Exogyra sp. (Say)

   The oysters Exogyra and Pycnodonte were the most common bivalves of the Cretaceous period. Lying on the seabed floor with the convex side in the mud and the flat side position at the seafloor surface for camouflage. Exogyra first appeared in the lower Cretaceous and had disappeared by the upper Cretaceous. These fossil remains can be found in abundance at numerous locations in Monmouth County.

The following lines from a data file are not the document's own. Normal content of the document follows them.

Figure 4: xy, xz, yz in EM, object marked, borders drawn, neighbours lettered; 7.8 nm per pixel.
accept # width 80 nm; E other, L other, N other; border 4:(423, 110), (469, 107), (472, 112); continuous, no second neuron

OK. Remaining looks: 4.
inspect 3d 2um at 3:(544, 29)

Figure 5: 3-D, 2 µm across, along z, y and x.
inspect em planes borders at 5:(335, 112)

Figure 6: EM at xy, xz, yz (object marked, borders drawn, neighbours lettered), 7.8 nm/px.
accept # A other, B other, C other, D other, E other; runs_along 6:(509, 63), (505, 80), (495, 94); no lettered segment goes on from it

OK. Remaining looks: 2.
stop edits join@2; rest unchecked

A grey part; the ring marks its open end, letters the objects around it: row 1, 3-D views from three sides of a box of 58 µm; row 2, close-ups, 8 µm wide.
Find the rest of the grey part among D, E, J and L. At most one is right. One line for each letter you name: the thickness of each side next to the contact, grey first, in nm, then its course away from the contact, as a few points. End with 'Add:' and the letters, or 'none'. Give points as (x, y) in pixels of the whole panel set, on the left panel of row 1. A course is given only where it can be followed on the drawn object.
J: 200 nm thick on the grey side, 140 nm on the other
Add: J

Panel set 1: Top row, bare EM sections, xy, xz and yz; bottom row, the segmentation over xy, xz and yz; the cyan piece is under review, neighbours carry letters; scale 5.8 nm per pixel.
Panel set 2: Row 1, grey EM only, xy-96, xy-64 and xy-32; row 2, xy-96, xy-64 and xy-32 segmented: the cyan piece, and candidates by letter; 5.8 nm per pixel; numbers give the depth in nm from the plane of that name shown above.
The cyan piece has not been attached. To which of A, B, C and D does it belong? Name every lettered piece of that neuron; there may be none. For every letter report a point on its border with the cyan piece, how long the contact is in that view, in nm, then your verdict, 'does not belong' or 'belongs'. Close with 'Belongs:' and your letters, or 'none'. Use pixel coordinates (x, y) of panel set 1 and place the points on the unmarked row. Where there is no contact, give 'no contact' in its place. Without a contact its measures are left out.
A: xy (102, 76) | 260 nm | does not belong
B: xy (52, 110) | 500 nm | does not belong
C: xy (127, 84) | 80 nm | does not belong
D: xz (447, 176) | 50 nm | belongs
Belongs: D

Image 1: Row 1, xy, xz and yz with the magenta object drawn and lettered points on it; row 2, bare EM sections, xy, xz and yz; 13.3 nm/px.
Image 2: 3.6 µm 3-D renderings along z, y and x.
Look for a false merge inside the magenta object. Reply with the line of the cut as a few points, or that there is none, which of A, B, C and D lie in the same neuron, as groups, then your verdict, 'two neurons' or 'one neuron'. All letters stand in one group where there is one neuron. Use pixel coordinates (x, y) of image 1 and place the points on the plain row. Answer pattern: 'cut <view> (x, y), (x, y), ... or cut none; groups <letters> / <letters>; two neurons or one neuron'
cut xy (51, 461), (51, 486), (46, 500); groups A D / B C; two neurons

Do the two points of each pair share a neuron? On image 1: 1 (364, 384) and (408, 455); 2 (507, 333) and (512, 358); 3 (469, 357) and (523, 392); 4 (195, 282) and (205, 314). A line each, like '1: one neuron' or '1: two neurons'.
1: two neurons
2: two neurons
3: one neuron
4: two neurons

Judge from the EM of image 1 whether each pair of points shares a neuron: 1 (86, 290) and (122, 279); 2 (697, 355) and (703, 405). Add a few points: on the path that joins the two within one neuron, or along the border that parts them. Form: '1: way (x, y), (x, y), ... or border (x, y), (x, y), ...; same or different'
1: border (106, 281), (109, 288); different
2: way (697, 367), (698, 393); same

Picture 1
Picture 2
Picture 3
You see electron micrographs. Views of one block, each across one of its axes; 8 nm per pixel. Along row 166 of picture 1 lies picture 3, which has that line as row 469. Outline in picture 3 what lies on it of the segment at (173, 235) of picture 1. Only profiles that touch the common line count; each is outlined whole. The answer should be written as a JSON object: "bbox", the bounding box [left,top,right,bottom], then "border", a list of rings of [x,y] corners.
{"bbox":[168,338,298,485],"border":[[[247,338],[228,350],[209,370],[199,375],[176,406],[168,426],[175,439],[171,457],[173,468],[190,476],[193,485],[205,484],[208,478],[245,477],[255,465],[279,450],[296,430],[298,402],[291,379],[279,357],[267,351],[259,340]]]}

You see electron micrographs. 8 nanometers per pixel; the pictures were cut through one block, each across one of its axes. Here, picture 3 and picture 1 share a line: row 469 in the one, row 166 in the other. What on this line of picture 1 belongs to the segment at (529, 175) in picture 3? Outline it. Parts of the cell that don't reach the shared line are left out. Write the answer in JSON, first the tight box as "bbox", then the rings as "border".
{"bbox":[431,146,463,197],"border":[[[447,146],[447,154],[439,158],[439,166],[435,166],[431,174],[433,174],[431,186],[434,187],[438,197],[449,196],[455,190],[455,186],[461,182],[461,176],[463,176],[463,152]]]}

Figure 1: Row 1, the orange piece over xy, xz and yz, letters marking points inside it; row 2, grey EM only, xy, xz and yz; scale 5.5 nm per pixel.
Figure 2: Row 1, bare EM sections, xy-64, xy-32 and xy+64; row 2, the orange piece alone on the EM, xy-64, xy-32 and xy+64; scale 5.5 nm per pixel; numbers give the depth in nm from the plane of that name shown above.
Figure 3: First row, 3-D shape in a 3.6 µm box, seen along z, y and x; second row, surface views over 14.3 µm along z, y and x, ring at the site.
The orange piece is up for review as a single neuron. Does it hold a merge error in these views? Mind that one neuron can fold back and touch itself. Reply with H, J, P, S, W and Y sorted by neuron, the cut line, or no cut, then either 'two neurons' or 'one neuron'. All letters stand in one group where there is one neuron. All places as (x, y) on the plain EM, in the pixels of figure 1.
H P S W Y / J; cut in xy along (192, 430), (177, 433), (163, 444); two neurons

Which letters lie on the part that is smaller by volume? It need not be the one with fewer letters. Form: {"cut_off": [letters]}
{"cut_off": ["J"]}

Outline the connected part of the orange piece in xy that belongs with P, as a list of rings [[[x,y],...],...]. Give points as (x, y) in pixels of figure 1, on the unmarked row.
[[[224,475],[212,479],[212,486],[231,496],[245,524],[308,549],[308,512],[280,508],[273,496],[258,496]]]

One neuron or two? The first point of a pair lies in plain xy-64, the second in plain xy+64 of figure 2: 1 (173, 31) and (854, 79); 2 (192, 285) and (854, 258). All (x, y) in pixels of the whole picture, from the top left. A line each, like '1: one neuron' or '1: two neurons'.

Five species of Exogyra that have been reported from New Jersey;

Exogyra cancellata (Stephenson)
Exogyra costata (Say)
Exogyra erraticostata (Stephenson)
Exogyra spinifera (Stephenson)
Exogyra ponderosa (Roemer)

Oysters are often found riddled with bore holes. This is from the boring sponge
Cliona cretacica.


Exogyra costata from Monmouth County, NJ



Characteristic spiral coil of Exogyra.


Exogyra sp. with both valves.


The example of Exogyra spinifera measures over 5 inches across.
This shell is over 1 inch thick in places.
Monmouth County, NJ.



Upper valve from an unknown species.


These things can get rather large, but tend to lose their distinguishing markings
as the size increases.



Many of our local streams that cut through the Cretaceous marls will expose
large sections of oyster beds. This block, weighting several hundred pounds
was carved out of a very large exposure and now resides in the MAPS
collection. (Ralph Johnson - curator)
(Click to enlarge)
Note: This was taken from private property with the owners permission.